Madame Auguet dit à son mari :

— Laisse-moi avec elle, veux-tu ?

Elle murmura encore :

— Les hommes lui font peur, maintenant.

Quand il se fut éloigné, elle fit ce qu’elle savait qu’il fallait faire, parce qu’elle était femme, et bonne, et maternelle. Elle prit l’enfant sur ses genoux, et Sara, redevenue une petite sauvage, la saisit bientôt des deux mains, l’enlaçant par le cou, le menton sur l’épaule de madame Auguet, les jambes cramponnées aux hanches de celle en qui maintenant elle se sentait sûre d’avoir une protectrice : car c’est ainsi que les mères, sur les bords de la Fatalla, où elle était née, portent leurs petits. Puis elle se laissa vêtir d’une belle étoffe qui ressemblait à une forêt : de belles fleurs jaunes et rouges sur un fond vert comme la brousse à la saison des pluies. Et quand Sara enfin consentit à croquer des morceaux de sucre, madame Auguet vit bien qu’elle n’avait plus peur. Alors elle lui demanda doucement :

— L’homme, l’homme de cette nuit, tu le connais ?

— Moi y en a connaisse, dit Sara, et toi aussi, y en a connaisse.

— Je le connais ? fit madame Auguet presque épouvantée.

— Oui, dit encore Sara, d’un signe. Y en a lui commandant, et manger ici.

Pour les noirs, tous les blancs qui ont un grade ou une fonction officielle sont des commandants. Madame Auguet eut un soupçon atroce : son mari, alors, son mari ? Hélas, tout peut arriver !

— Dis-moi qui c’est, dis-moi qui c’est ?

Dans son inquiétude, elle avait élevé la voix, et Sara, reprise d’un tremblement resta muette.

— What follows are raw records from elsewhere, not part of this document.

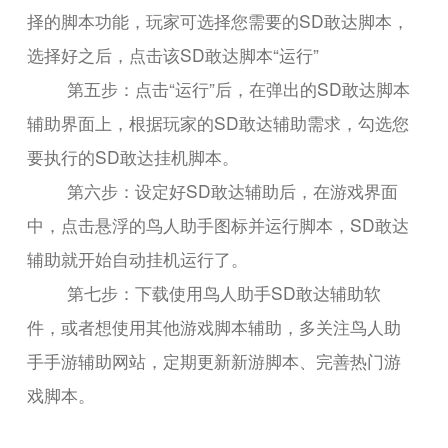
择的脚本功能，玩家可选择您需要的SD敢达脚本，
选择好之后，点击该SD敢达脚本“运行”
第五步：点击“运行”后，在弹出的SD敢达脚本
辅助界面上，根据玩家的SD敢达辅助需求，勾选您
要执行的SD敢达挂机脚本。
第六步：设定好SD敢达辅助后，在游戏界面
中，点击悬浮的鸟人助手图标并运行脚本，SD敢达
辅助就开始自动挂机运行了。
第七步：下载使用鸟人助手SD敢达辅助软
件，或者想使用其他游戏脚本辅助，多关注鸟人助
手手游辅助网站，定期更新新游脚本、完善热门游
戏脚本。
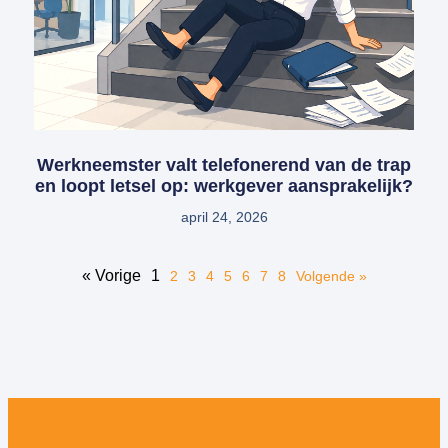
Werkneemster valt telefonerend van de trap
en loopt letsel op: werkgever aansprakelijk?
april 24, 2026
« Vorige
1
2
3
4
5
6
7
8
Volgende »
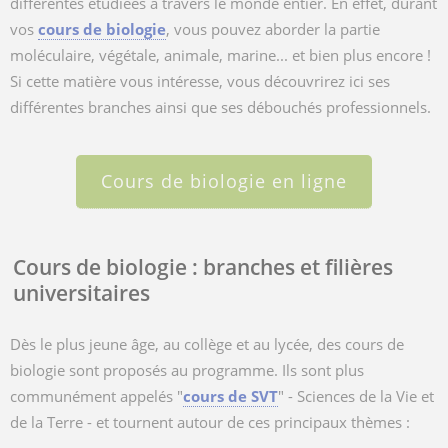
différentes étudiées à travers le monde entier. En effet, d
urant
vos
cours de biologie
, vous pouvez aborder la partie
moléculaire, végétale, animale, marine... et bien plus encore !
Si cette matière vous intéresse, vous découvrirez ici ses
différentes branches ainsi que ses débouchés professionnels.
Cours de biologie en ligne
Cours de biologie : branches et filières
universitaires
Dès le plus jeune âge, au collège et au lycée, des cours de
biologie sont proposés au programme. Ils sont plus
communément appelés "
cours de SVT
" - Sciences de la Vie et
de la Terre - et tournent autour de ces principaux thèmes :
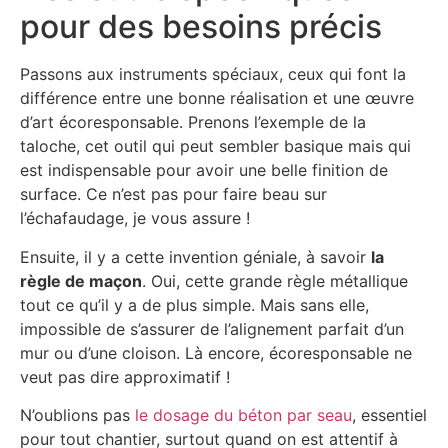
pour des besoins précis
Passons aux instruments spéciaux, ceux qui font la
différence entre une bonne réalisation et une œuvre
d’art écoresponsable. Prenons l’exemple de la
taloche, cet outil qui peut sembler basique mais qui
est indispensable pour avoir une belle finition de
surface. Ce n’est pas pour faire beau sur
l’échafaudage, je vous assure !
Ensuite, il y a cette invention géniale, à savoir
la
règle de maçon
. Oui, cette grande règle métallique
tout ce qu’il y a de plus simple. Mais sans elle,
impossible de s’assurer de l’alignement parfait d’un
mur ou d’une cloison. Là encore, écoresponsable ne
veut pas dire approximatif !
N’oublions pas
le dosage du béton par seau
, essentiel
pour tout chantier, surtout quand on est attentif à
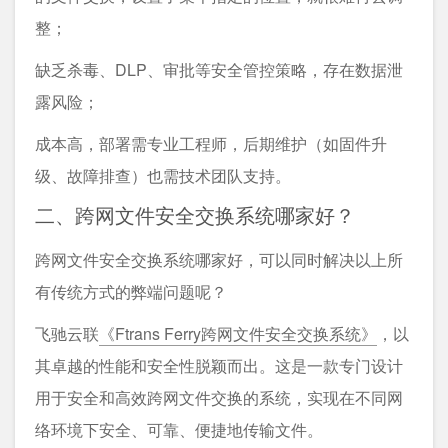
整；
缺乏杀毒、DLP、审批等安全管控策略，存在数据泄
露风险；
成本高，部署需专业工程师，后期维护（如固件升
级、故障排查）也需技术团队支持。
二、跨网文件安全交换系统哪家好？
跨网文件安全交换系统哪家好，可以同时解决以上所
有传统方式的弊端问题呢？
飞驰云联
《Ftrans Ferry跨网文件安全交换系统》
，以
其卓越的性能和安全性脱颖而出。这是一款专门设计
用于安全和高效跨网文件交换的系统，实现在不同网
络环境下安全、可靠、便捷地传输文件。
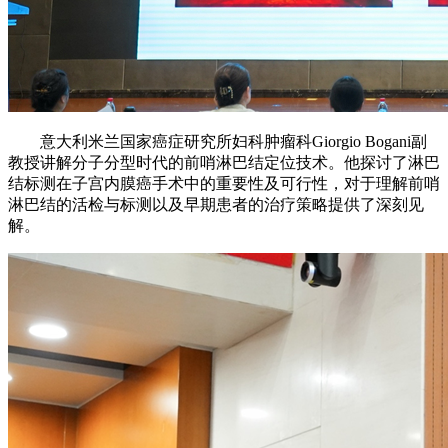
意大利米兰国家癌症研究所妇科肿瘤科Giorgio Bogani副
教授讲解分子分型时代的前哨淋巴结定位技术。他探讨了淋巴
结标测在子宫内膜癌手术中的重要性及可行性，对于理解前哨
淋巴结的活检与标测以及早期患者的治疗策略提供了深刻见
解。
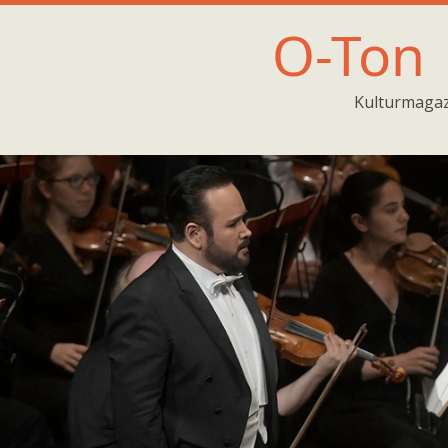
O-Ton
Kulturmagaz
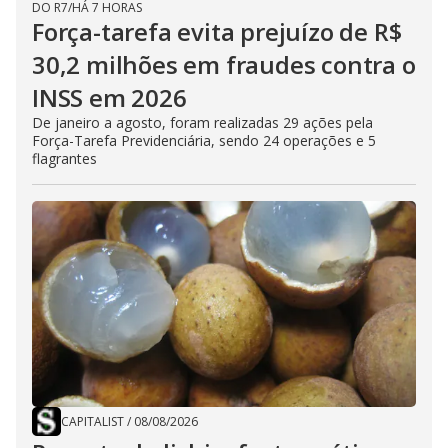
DO R7
/
HÁ 7 HORAS
Força-tarefa evita prejuízo de R$
30,2 milhões em fraudes contra o
INSS em 2026
De janeiro a agosto, foram realizadas 29 ações pela
Força-Tarefa Previdenciária, sendo 24 operações e 5
flagrantes
CAPITALIST
/
08/08/2026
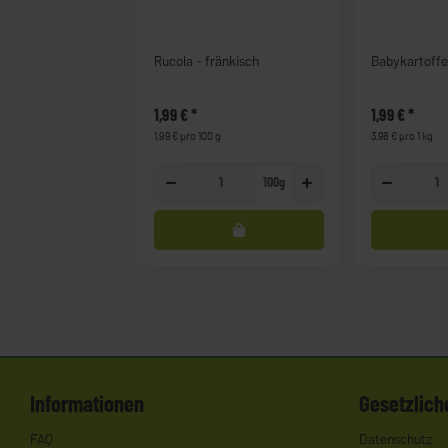
Rucola - fränkisch
Babykartoffe
1,99 €
*
1,99 €
*
1,99 € pro 100 g
3,98 € pro 1 kg
100g
Informationen
Gesetzlich
FAQ
Datenschutz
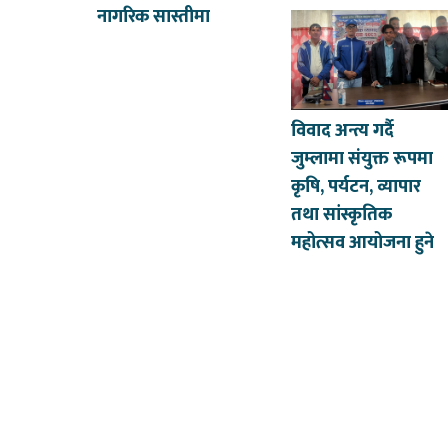
नागरिक सास्तीमा
विवाद अन्त्य गर्दै
जुम्लामा संयुक्त रूपमा
कृषि, पर्यटन, व्यापार
तथा सांस्कृतिक
महोत्सव आयोजना हुने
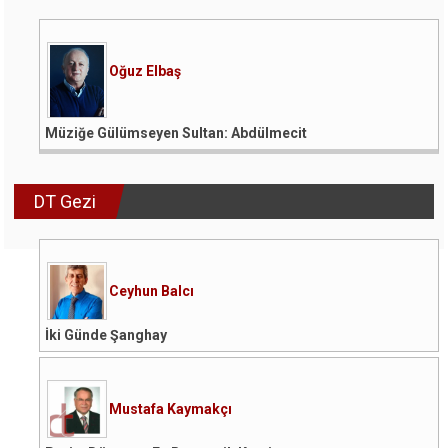
Oğuz Elbaş
Müziğe Gülümseyen Sultan: Abdülmecit
DT Gezi
Ceyhun Balcı
İki Günde Şanghay
Mustafa Kaymakçı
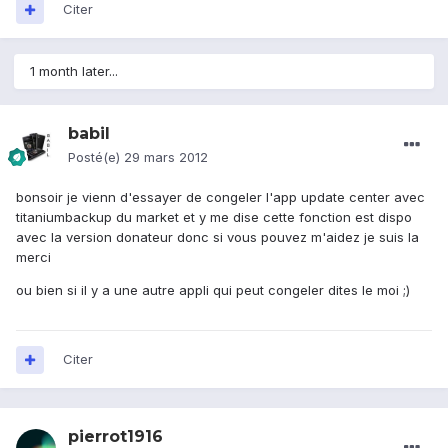
Citer
1 month later...
babil
Posté(e)
29 mars 2012
bonsoir je vienn d'essayer de congeler l'app update center avec
titaniumbackup du market et y me dise cette fonction est dispo
avec la version donateur donc si vous pouvez m'aidez je suis la
merci
ou bien si il y a une autre appli qui peut congeler dites le moi ;)
Citer
pierrot1916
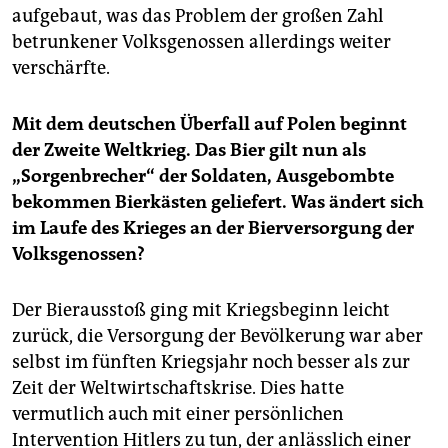
aufgebaut, was das Problem der großen Zahl
betrunkener Volksgenossen allerdings weiter
verschärfte.
Mit dem deutschen Überfall auf Polen beginnt
der Zweite Weltkrieg. Das Bier gilt nun als
„Sorgenbrecher“ der Soldaten, Ausgebombte
bekommen Bierkästen geliefert. Was ändert sich
im Laufe des Krieges an der Bierversorgung der
Volksgenossen?
Der Bierausstoß ging mit Kriegsbeginn leicht
zurück, die Versorgung der Bevölkerung war aber
selbst im fünften Kriegsjahr noch besser als zur
Zeit der Weltwirtschaftskrise. Dies hatte
vermutlich auch mit einer persönlichen
Intervention Hitlers zu tun, der anlässlich einer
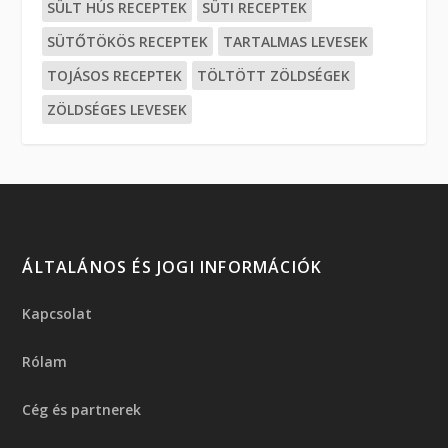
SÜLT HÚS RECEPTEK
SÜTI RECEPTEK
SÜTŐTÖKÖS RECEPTEK
TARTALMAS LEVESEK
TOJÁSOS RECEPTEK
TÖLTÖTT ZÖLDSÉGEK
ZÖLDSÉGES LEVESEK
ÁLTALÁNOS ÉS JOGI INFORMÁCIÓK
Kapcsolat
Rólam
Cég és partnerek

Madame Auguet l’interrogea d’une voix moins âpre :

— Je suis là, voyons ! Comment veux-tu qu’on te fasse du mal, puisque je suis là ? Dis-moi qui c’est ?

Sara montra une place, à la table desservie, et prononça :

— Lui faire assis — mangé là, tout près toi comme ça même.

— Le commissaire de police ! cria madame Auguet, anéantie.

— Oui, dit Sara.

Et comme il n’arriva rien sur le moment, que le commissaire de police n’apparut pas tout de suite pour la faire mourir et la manger, ce qui était le fond de sa crainte, elle suça le reste de son morceau de sucre.


Monsieur Toubeau, commissaire de police de la ville de Boké, revint à cinq heures comme il l’avait promis. Son front était couvert de sueur, ainsi qu’il convient quand on a travaillé honnêtement, et Samba Taraoré le suivait, pieds nus, mais ayant boutonné son dolman bleu sur sa peau noire, parce qu’il était de service.

— Je n’ai rien trouvé, déclara monsieur Toubeau, mais je trouverai. Ah ! la brute : abîmer un enfant, un pauvre petit enfant ! Je trouverai, je trouverai : quand ça serait le gouverneur ! Et je vous l’amènerai là, vous savez, amarré des pieds et des mains : la canaille !

— La petite dit que c’est vous, souffla Madame Auguet, presque à voix basse.

Le figure du commissaire de police changea, il pâlit, il bredouilla, ses moustaches même semblèrent s’effondrer.

— Elle a dit ça, elle a dit ça !

Mais c’était un homme. Ce moment de faiblesse ne dura qu’un instant. D’un air posé, il reconnut :

— Eh bien ! oui, c’est moi. Et puis après ? Une négresse : c’est pas une affaire !


Il s’en alla, toujours ferme et digne, rempart vivant de l’ordre et de la morale. Samba Taraoré avait fait demi-tour avec lui, et répétait en écho déférent :

— Pitite mousso Sara fini-cassée : pas une affaire !


Monsieur Auguet réfléchit un instant, puis il dit à sa femme :

— Si tu es sage, ne raconte cette histoire à personne.